Four factors therefore determine how fast a computer is: the speed of its CPU; the speed that data can be transferred from the computer's system RAM (DRAM) to video RAM (VRAM), which determines how fast windows can be drawn and updated; the speed at which data can be transferred from one part of VRAM to another, which determines how fast windows can be dragged on the screen; and the disk's data transfer rate. Our benchmarks directly tested these four aspects of system performance. The graphics performance numbers are indexed to the speed of a NeXTstation Turbo Color.

To get an overall measure of system performance, we created a user benchmark that looked up several hundred words in the Webster dictionary.

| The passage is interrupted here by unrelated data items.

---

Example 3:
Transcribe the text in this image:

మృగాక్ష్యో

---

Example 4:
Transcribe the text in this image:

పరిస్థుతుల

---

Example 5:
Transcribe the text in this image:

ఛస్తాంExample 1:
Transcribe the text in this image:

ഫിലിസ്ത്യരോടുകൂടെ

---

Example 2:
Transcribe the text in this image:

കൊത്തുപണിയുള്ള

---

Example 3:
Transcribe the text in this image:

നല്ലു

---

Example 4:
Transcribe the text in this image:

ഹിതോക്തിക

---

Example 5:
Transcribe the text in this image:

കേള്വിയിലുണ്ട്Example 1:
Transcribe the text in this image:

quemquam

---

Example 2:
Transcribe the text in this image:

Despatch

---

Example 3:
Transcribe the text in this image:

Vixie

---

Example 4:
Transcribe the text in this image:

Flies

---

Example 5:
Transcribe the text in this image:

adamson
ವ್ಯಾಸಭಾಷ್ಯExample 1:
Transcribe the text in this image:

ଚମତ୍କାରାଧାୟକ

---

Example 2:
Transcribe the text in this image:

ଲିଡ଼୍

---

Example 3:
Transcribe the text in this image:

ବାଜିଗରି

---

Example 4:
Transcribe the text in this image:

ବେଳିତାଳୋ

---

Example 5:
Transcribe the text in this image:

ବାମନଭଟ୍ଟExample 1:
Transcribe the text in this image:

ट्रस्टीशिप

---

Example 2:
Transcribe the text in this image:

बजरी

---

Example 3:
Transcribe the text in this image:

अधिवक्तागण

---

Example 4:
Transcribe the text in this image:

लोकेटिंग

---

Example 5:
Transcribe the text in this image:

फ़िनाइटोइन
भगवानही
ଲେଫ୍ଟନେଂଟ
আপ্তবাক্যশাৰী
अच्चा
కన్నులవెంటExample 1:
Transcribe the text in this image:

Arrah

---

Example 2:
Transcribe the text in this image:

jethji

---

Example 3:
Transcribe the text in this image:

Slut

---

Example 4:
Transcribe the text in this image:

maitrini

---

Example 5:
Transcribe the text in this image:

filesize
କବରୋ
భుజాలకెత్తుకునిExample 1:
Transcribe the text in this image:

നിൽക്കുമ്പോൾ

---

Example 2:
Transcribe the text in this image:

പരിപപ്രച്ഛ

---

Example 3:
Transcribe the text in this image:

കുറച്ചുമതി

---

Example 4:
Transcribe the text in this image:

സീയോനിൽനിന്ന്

This exercised the system's drawing capability, interprocess communications, and disk-access speed.

Lastly, since developers are primarily interested in the speed at which a computer can compile their programs, our developer benchmark timed the system's speed while compiling the source code for NEXTSTEP's BusyBox demonstration application.

We believe the Webster and Compile benchmarks to be better indicators of real-world performance than raw performance numbers for individual components.